While year-over-year base salaries remained relatively flat, with a 1.9 percent increase to a median of $1.3 million, a large percentage of the TDC increase came from performance-based compensation growth:
- Annual bonuses were up by a median of 3.9 percent to $2.6 million
- Long-term incentive value (LTIs) were up by a median of 6.8 percent to $10 million
When looking at long-term performance, Korn Ferry researchers found strong alignment between 3-year total shareholder return (TSR) performance and realized LTIs* in 2018. CEOs who ran companies within the top third of TSR performance received triple the realized LTI value in 2018 over CEOs at companies in the bottom third.
2018 realized CEO long-term incentive income vs. 2016-2018 total shareholder return
|TSR Ranking||3-Year TSR||Realized CEO LTI|
|Top Third||21.3 %||$15 million|
|Middle Third||8.6%||$9.6 million|
|Bottom Third||-5.0 %||$5.4 million|
“Simply put, CEOs who delivered better TSR are being paid accordingly, while CEOs whose companies aren’t performing don’t realize the same level of compensation,” said Irv Becker, Korn Ferry vice chairman, Executive Pay & Governance. “This shows compensation committees are designing pay-for-performance packages that work. Now the focus is on goal setting and results.”
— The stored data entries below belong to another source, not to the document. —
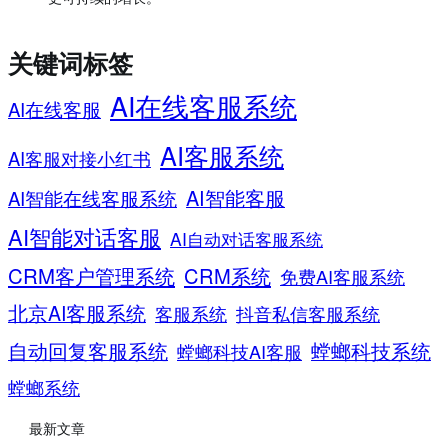
关键词标签
AI在线客服系统
AI在线客服
AI客服系统
AI客服对接小红书
AI智能客服
AI智能在线客服系统
AI智能对话客服
AI自动对话客服系统
CRM客户管理系统
CRM系统
免费AI客服系统
北京AI客服系统
客服系统
抖音私信客服系统
螳螂科技系统
自动回复客服系统
螳螂科技AI客服
螳螂系统
最新文章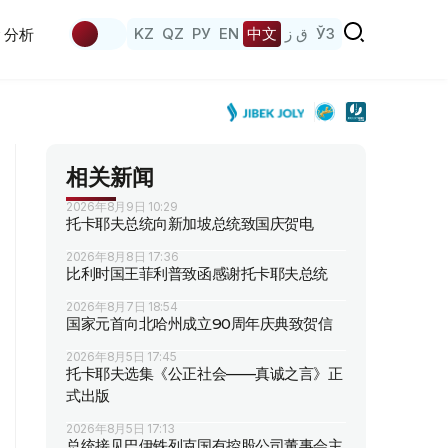
KZ
QZ
РУ
EN
中文
ق ز
ЎЗ
分析
相关新闻
2026年8月9日 10:29
托卡耶夫总统向新加坡总统致国庆贺电
2026年8月8日 17:36
比利时国王菲利普致函感谢托卡耶夫总统
2026年8月7日 18:54
国家元首向北哈州成立90周年庆典致贺信
2026年8月5日 17:45
托卡耶夫选集《公正社会——真诚之言》正
式出版
2026年8月5日 17:13
总统接见巴伊铁列克国有控股公司董事会主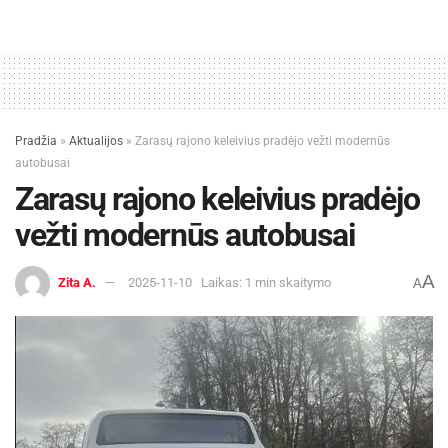
Pradžia
»
Aktualijos
»
Zarasų rajono keleivius pradėjo vežti modernūs
autobusai
Zarasų rajono keleivius pradėjo
vežti modernūs autobusai
A
Zita A.
2025-11-10
Laikas: 1 min skaitymo
A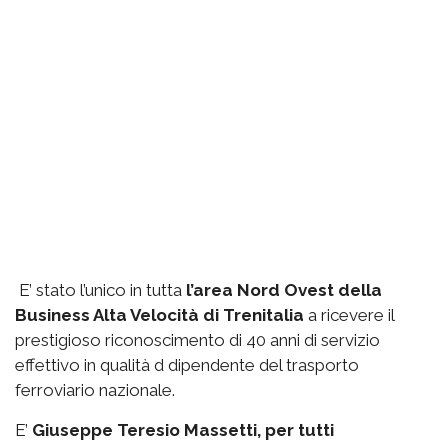
E’ stato l’unico in tutta
l’area Nord Ovest della
Business Alta Velocità di Trenitalia
a ricevere il
prestigioso riconoscimento di 40 anni di servizio
effettivo in qualità d dipendente del trasporto
ferroviario nazionale.
E’
Giuseppe Teresio Massetti, per tutti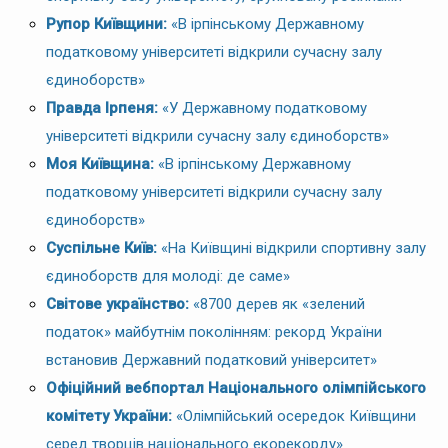
Рупор Київщини:
«В ірпінському Державному
податковому університеті відкрили сучасну залу
єдиноборств»
Правда Ірпеня:
«У Державному податковому
університеті відкрили сучасну залу єдиноборств»
Моя Київщина:
«В ірпінському Державному
податковому університеті відкрили сучасну залу
єдиноборств»
Суспільне Київ:
«На Київщині відкрили спортивну залу
єдиноборств для молоді: де саме»
Світове українство:
«8700 дерев як «зелений
податок» майбутнім поколінням: рекорд України
встановив Державний податковий університет»
Офіційний вебпортал Національного олімпійського
комітету України:
«Олімпійський осередок Київщини
серед творців національного екорекорду»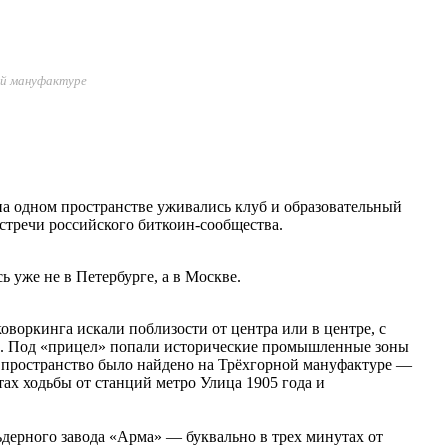
ной мануфактуре
 на одном пространстве уживались клуб и образовательный
стречи российского биткоин-сообщества.
 уже не в Петербурге, а в Москве.
оворкинга искали поблизости от центра или в центре, с
и. Под «прицел» попали исторические промышленные зоны
 пространство было найдено на Трёхгорной мануфактуре —
ах ходьбы от станций метро Улица 1905 года и
дерного завода «Арма» — буквально в трех минутах от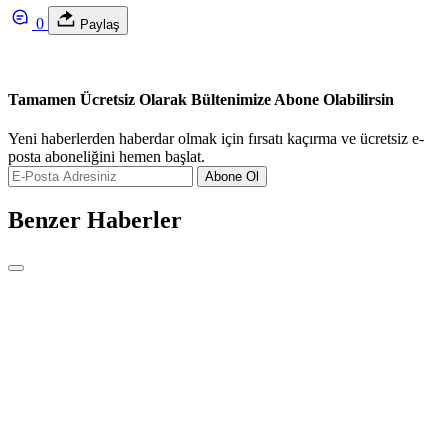
0
Paylaş
Tamamen Ücretsiz Olarak Bültenimize Abone Olabilirsin
Yeni haberlerden haberdar olmak için fırsatı kaçırma ve ücretsiz e-
posta aboneliğini hemen başlat.
Abone Ol
Benzer Haberler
Editor’s Note: all dollar figures and percentages are medians and are calculated independently. Medians should not be added to create another data point.
* Realized pay from stock option exercises and the vesting of restricted stock and performance equity, all granted a number of years ago.
About the Study
The 12th annual study, which is conducted by Korn Ferry (NYSE: KFY), examined all forms of pay for CEOs at the 300 largest public companies in the United states. The study included companies that filed their proxy statements between May 1, 2018 and April 30, 2019.
About Korn Ferry
Korn Ferry is a global organizational consulting firm. We help clients synchronize strategy and talent to drive superior performance. We work with organizations to design their structures, roles, and responsibilities. We help them hire the right people to bring their strategy to life. And we advise them on how to reward, develop, and motivate their people.